◆ To-do item: Take the data below and extract the lines from the one with "Toggle navigation" to the one with "- Languages", inclusive, exactly as written.

◆ Input data:
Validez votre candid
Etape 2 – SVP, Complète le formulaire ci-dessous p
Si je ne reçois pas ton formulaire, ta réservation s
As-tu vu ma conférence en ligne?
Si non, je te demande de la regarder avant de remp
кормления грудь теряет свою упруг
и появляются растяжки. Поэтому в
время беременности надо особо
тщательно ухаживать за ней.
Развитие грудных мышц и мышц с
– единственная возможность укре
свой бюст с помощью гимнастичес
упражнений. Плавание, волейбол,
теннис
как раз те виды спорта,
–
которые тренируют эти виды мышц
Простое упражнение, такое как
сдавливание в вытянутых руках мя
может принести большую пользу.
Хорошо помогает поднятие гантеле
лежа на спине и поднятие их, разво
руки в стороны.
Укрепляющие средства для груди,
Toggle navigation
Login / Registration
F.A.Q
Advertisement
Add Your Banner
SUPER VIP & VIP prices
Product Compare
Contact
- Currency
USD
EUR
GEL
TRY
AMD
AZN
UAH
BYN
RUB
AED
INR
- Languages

==

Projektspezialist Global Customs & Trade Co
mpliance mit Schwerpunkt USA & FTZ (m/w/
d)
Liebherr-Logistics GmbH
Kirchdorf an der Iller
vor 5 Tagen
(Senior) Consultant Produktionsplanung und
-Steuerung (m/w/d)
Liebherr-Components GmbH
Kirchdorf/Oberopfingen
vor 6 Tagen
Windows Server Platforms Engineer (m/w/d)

==

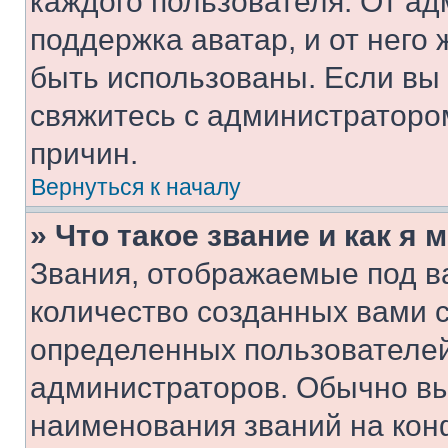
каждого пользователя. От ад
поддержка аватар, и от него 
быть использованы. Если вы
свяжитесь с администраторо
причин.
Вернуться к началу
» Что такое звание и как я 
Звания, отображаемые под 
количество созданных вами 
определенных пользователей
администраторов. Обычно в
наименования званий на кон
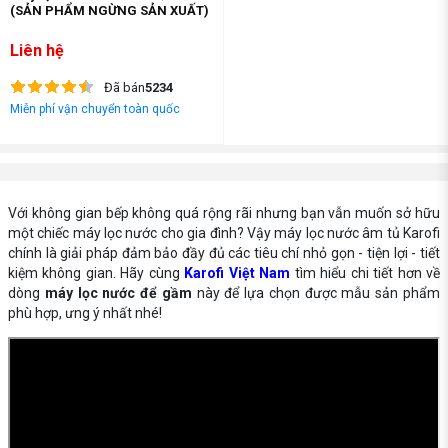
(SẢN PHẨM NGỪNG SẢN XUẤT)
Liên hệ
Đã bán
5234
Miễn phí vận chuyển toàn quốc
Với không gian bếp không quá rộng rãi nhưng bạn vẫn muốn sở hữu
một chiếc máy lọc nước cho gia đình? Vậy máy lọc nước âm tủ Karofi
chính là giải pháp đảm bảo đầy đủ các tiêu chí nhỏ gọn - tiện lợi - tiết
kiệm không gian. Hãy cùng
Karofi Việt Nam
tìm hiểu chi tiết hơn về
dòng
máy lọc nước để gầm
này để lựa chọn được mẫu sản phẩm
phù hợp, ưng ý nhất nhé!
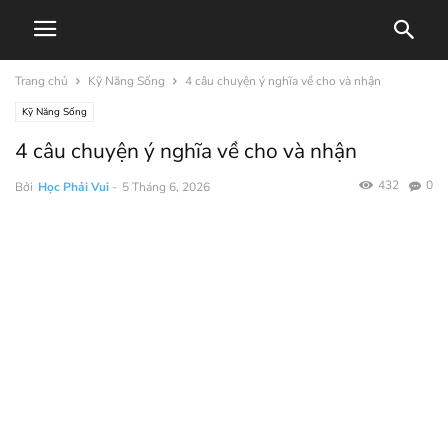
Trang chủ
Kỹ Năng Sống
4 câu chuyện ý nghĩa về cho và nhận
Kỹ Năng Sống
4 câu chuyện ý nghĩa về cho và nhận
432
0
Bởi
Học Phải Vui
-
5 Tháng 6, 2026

◆ The completed task:
Toggle navigation
Login / Registration
F.A.Q
Advertisement
Add Your Banner
SUPER VIP & VIP prices
Product Compare
Contact
- Currency
USD
EUR
GEL
TRY
AMD
AZN
UAH
BYN
RUB
AED
INR
- Languages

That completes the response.